# START OF Supplied data

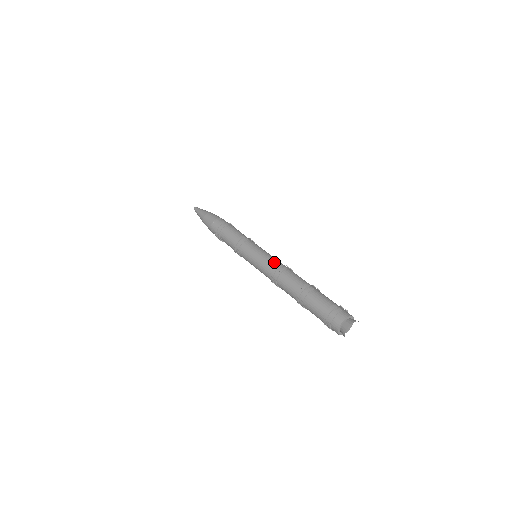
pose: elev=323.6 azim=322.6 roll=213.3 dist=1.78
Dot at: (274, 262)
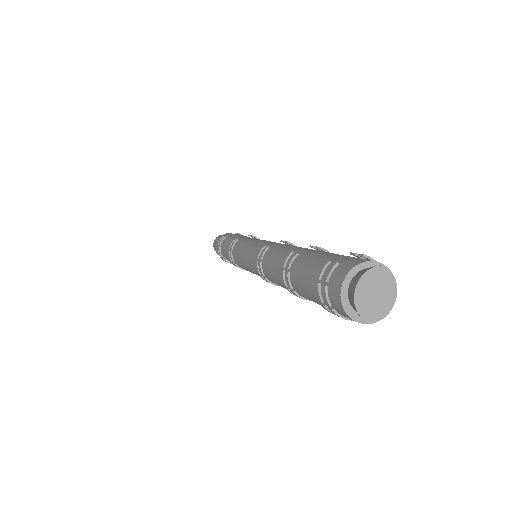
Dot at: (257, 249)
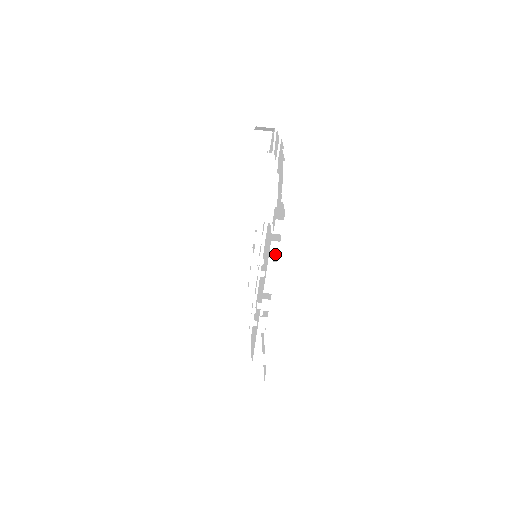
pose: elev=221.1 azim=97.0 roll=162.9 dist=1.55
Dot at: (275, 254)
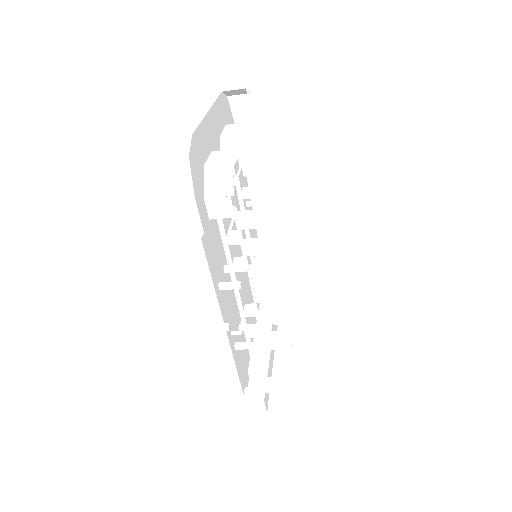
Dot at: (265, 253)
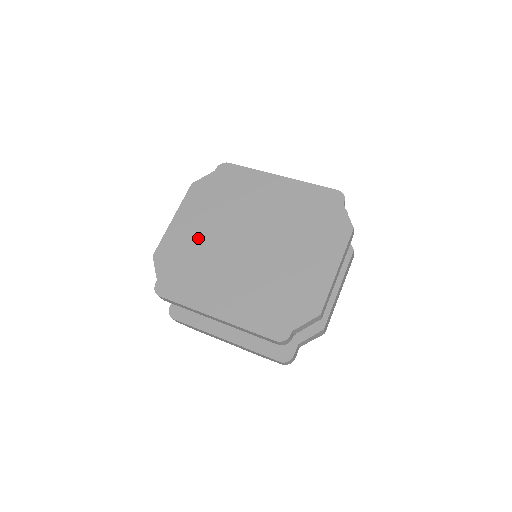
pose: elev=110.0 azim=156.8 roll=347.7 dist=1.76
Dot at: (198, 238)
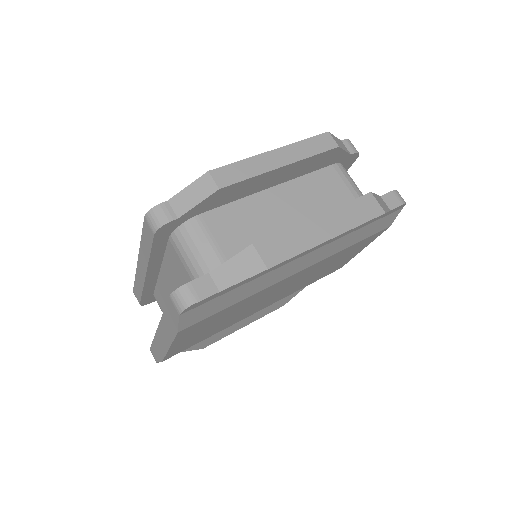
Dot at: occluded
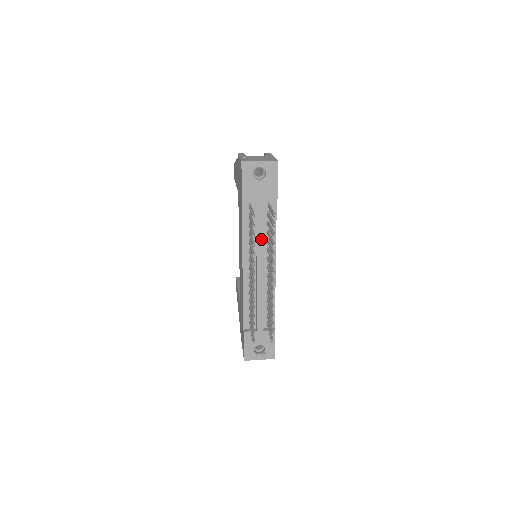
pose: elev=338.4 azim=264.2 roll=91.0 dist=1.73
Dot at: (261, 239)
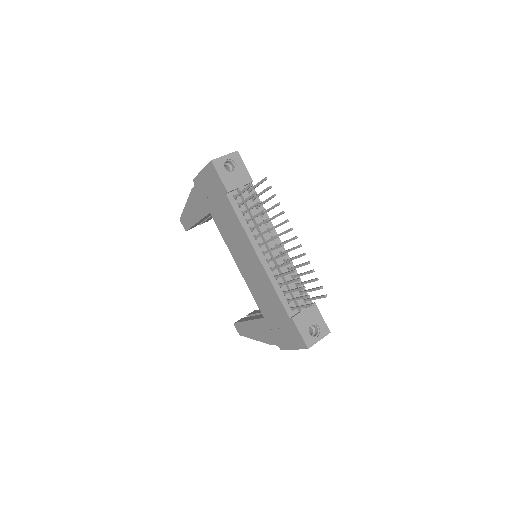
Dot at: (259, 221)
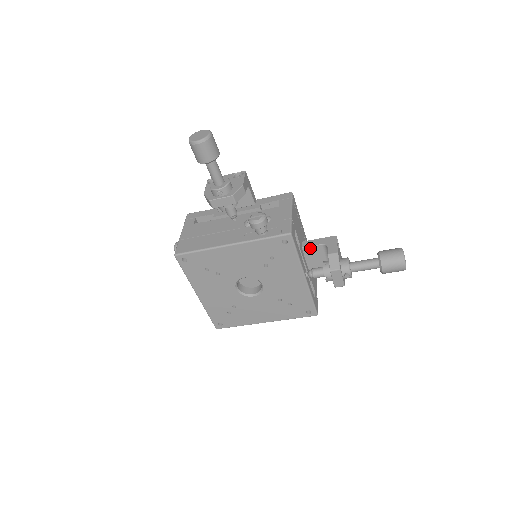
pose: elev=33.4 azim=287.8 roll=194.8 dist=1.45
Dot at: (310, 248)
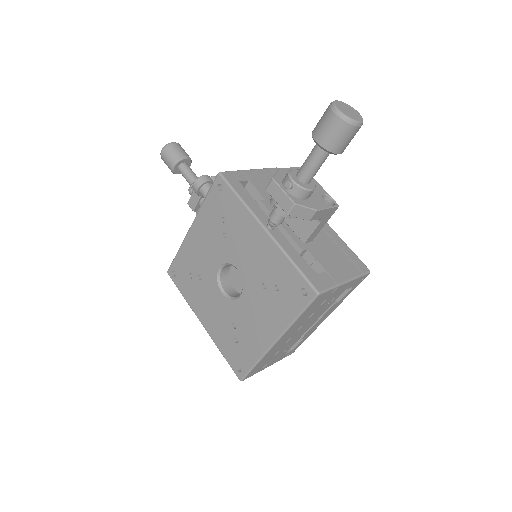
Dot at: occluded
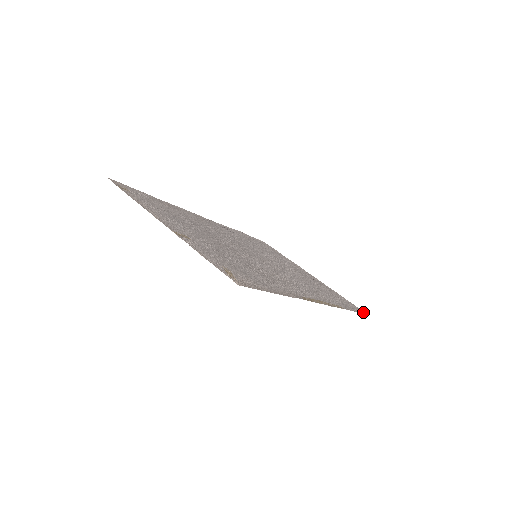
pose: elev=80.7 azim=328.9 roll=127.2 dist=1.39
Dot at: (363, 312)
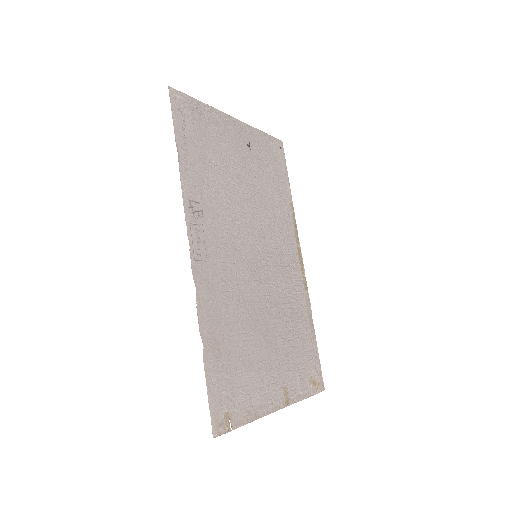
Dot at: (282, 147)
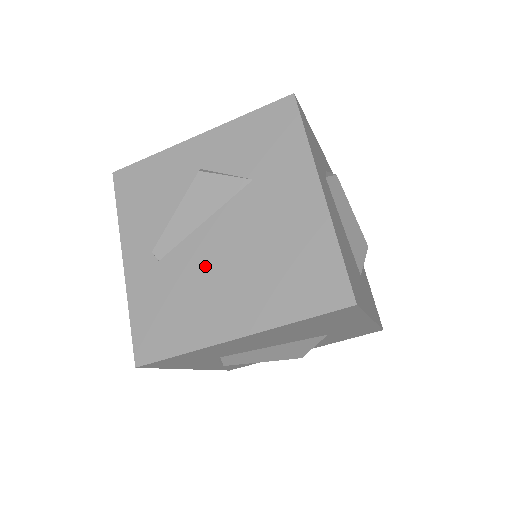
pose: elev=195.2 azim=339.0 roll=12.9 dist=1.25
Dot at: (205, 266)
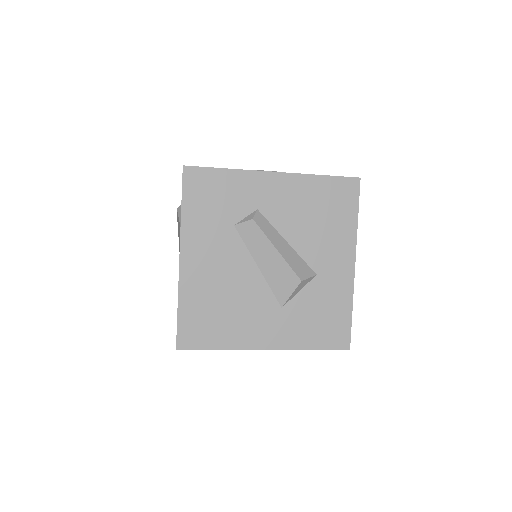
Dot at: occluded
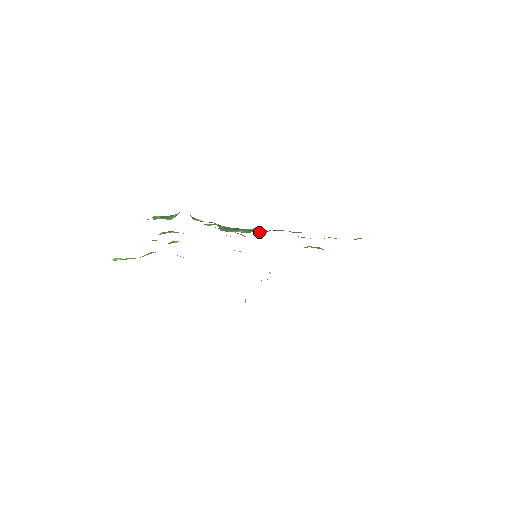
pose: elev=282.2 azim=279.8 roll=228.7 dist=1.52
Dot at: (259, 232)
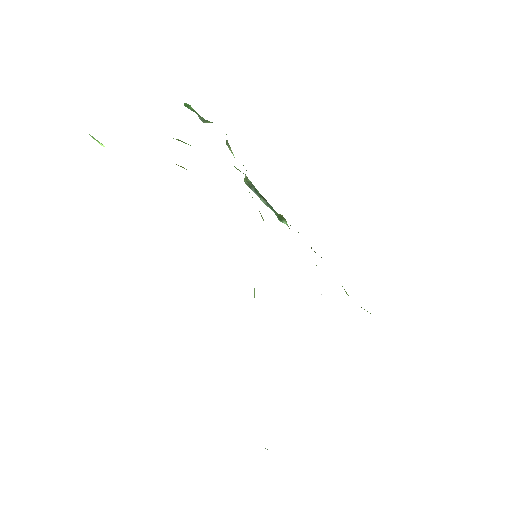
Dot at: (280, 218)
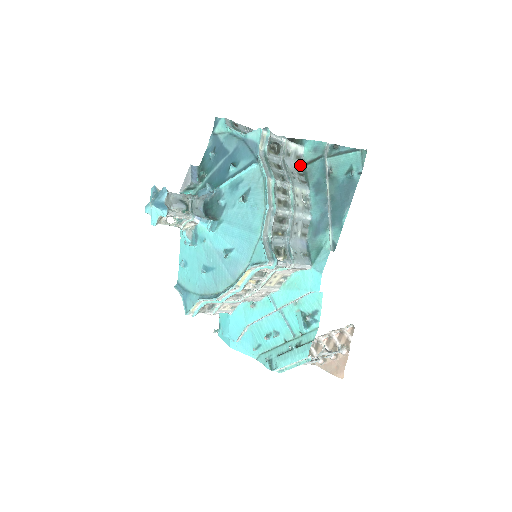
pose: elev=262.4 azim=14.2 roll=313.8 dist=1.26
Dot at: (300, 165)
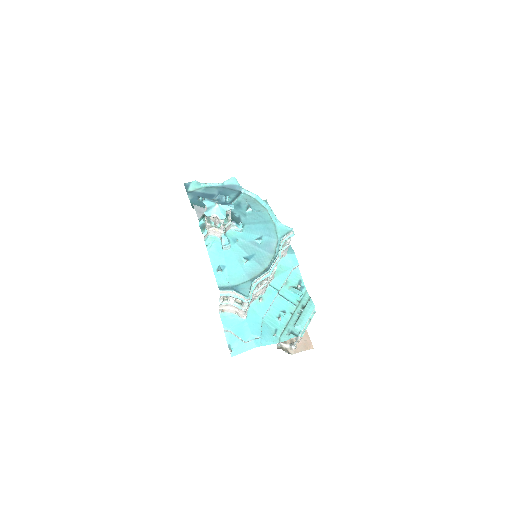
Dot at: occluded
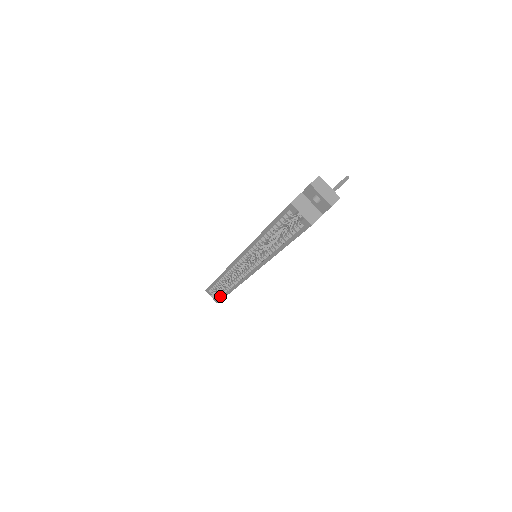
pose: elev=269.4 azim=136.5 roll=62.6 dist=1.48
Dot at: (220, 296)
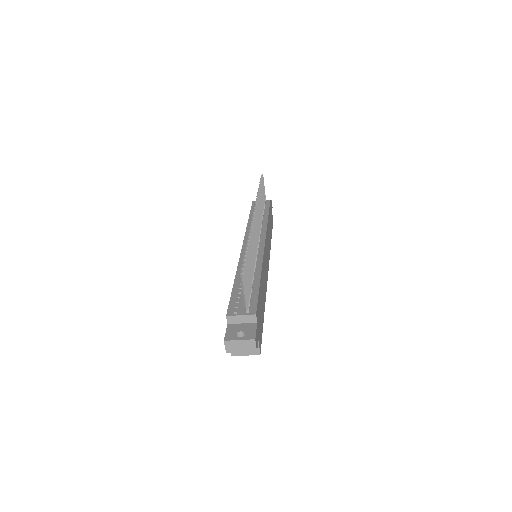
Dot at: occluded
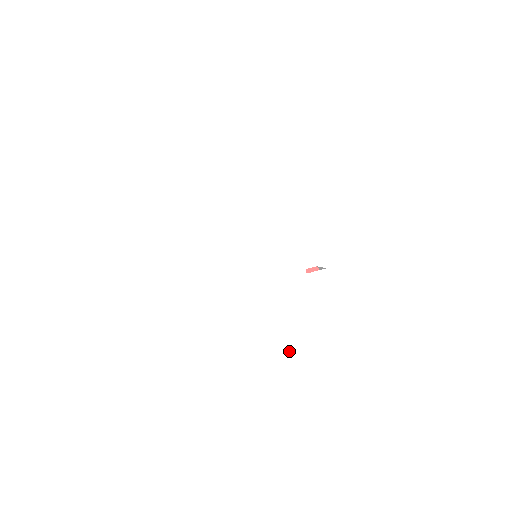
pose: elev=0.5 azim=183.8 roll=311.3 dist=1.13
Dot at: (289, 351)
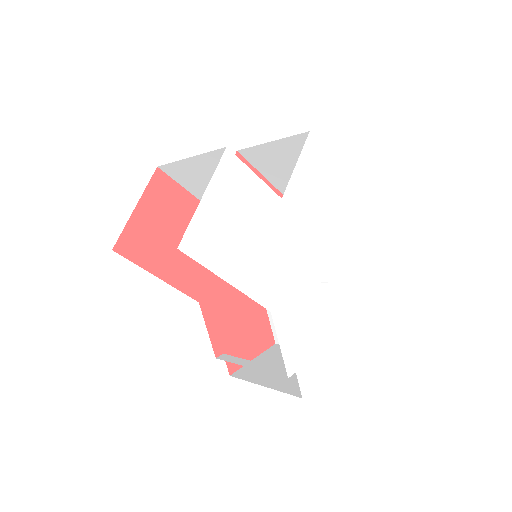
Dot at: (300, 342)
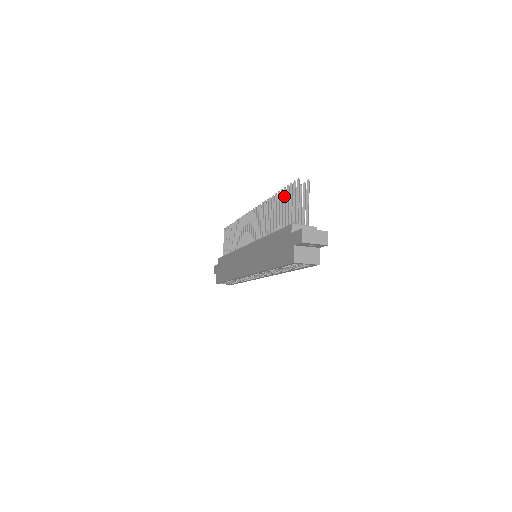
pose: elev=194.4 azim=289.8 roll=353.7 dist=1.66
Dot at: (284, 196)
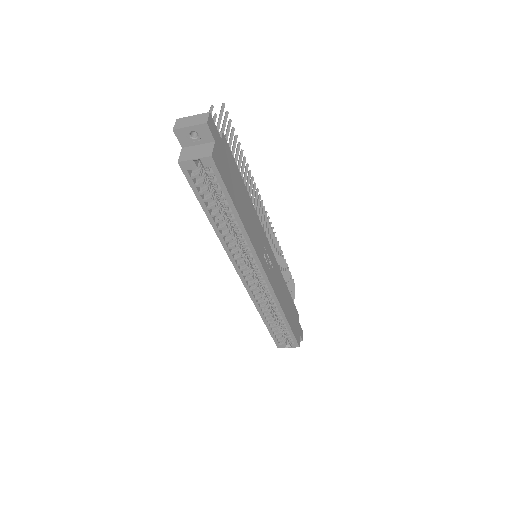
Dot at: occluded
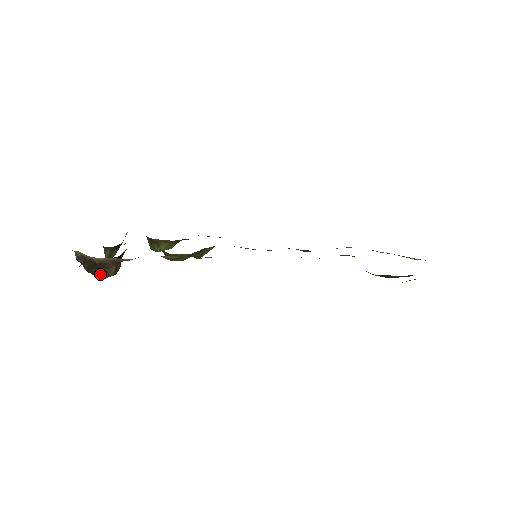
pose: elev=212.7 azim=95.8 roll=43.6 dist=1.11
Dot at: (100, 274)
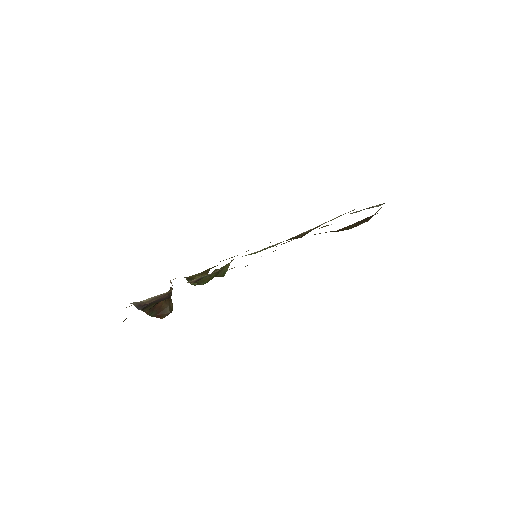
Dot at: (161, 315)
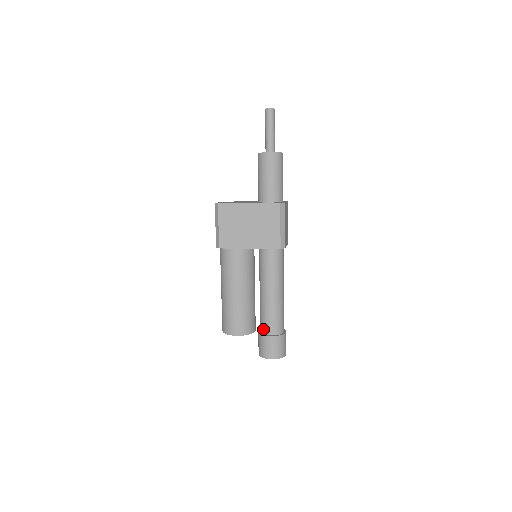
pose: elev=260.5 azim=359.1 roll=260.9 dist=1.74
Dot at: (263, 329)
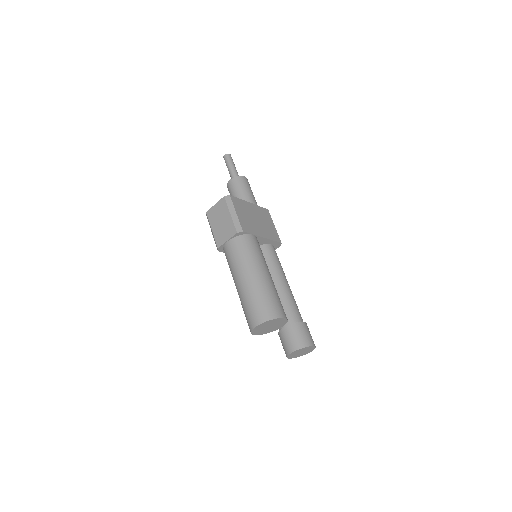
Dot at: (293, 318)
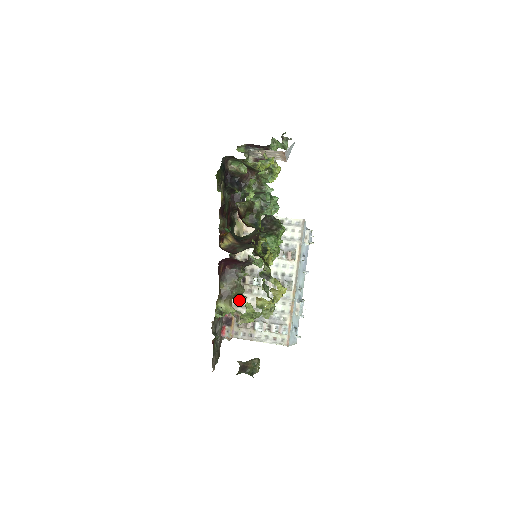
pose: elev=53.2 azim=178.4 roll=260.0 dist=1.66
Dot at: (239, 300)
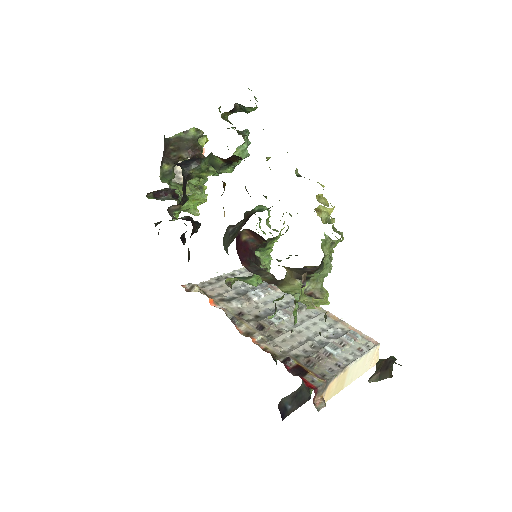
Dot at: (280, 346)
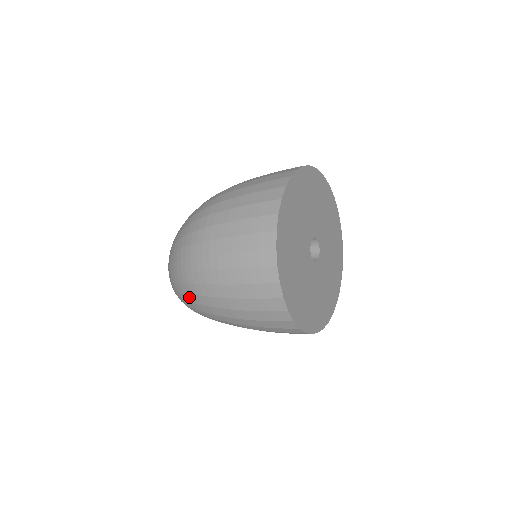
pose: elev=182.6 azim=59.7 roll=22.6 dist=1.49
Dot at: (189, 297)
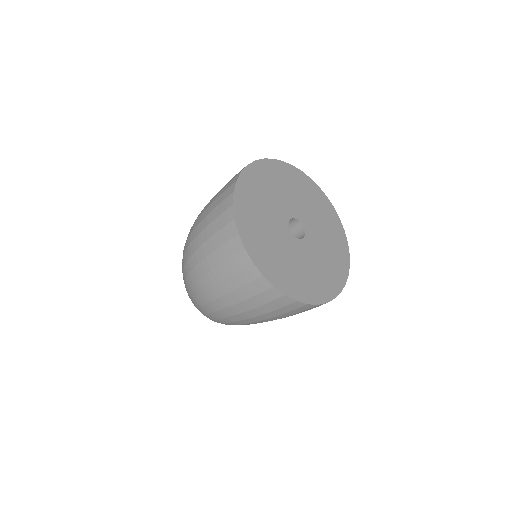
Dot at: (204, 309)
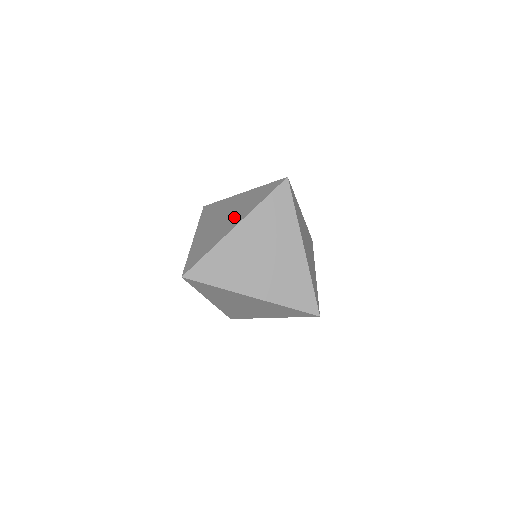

# END OF Supplied data

-- Your instructions --
Arrange every line of the records above as a Markdown table with two columns, "No." for the row number and "Line" for the line itself, skipping blank lines. Leave the pictures out of the table.

-- Full response --
| No. | Line |
|---|---|
| 1 | pose: elev=323.6 azim=322.6 roll=213.3 dist=1.78 |
| 2 | Dot at: (274, 262) |
| 3 | Dot at: (257, 249) |
| 4 | pose: elev=221.1 azim=97.0 roll=162.9 dist=1.55 |
| 5 | Dot at: (275, 254) |
| 6 | Dot at: (265, 253) |
| 7 | pose: elev=110.0 azim=156.8 roll=347.7 dist=1.76 |
| 8 | Dot at: (198, 238) |
| 9 | Dot at: occluded |
| 10 | pose: elev=338.4 azim=264.2 roll=91.0 dist=1.73 |
| 11 | Dot at: (261, 239) |
| 12 | Dot at: (259, 221) |
| 13 | pose: elev=33.4 azim=287.8 roll=194.8 dist=1.45 |
| 14 | Dot at: (310, 248) |
| 15 | Dot at: occluded |
| 16 | pose: elev=80.7 azim=328.9 roll=127.2 dist=1.39 |
| 17 | Dot at: (363, 312) |
| 18 | Dot at: (282, 147) |
| 19 | pose: elev=195.2 azim=339.0 roll=12.9 dist=1.25 |
| 20 | Dot at: (205, 266) |
| 21 | Dot at: occluded |
| 22 | pose: elev=282.2 azim=279.8 roll=228.7 dist=1.52 |
| 23 | Dot at: (259, 232) |
| 24 | Dot at: (280, 218) |
| 25 | pose: elev=262.4 azim=14.2 roll=313.8 dist=1.26 |
| 26 | Dot at: (300, 165) |
| 27 | Dot at: occluded |
| 28 | pose: elev=269.4 azim=136.5 roll=62.6 dist=1.48 |
| 29 | Dot at: (220, 296) |
| 30 | Dot at: occluded |
| 31 | pose: elev=0.5 azim=183.8 roll=311.3 dist=1.13 |
| 32 | Dot at: (289, 351) |
| 33 | Dot at: (300, 342) |
| 34 | pose: elev=194.4 azim=289.8 roll=353.7 dist=1.66 |
| 35 | Dot at: (284, 196) |
| 36 | Dot at: occluded |
| 37 | pose: elev=212.7 azim=95.8 roll=43.6 dist=1.11 |
| 38 | Dot at: (100, 274) |
| 39 | Dot at: (161, 315) |
| 40 | pose: elev=260.5 azim=359.1 roll=260.9 dist=1.74 |
| 41 | Dot at: (263, 329) |
| 42 | Dot at: (293, 318) |
| 43 | pose: elev=53.2 azim=178.4 roll=260.0 dist=1.66 |
| 44 | Dot at: (239, 300) |
| 45 | Dot at: (280, 346) |
| 46 | pose: elev=182.6 azim=59.7 roll=22.6 dist=1.49 |
| 47 | Dot at: (189, 297) |
| 48 | Dot at: (204, 309) |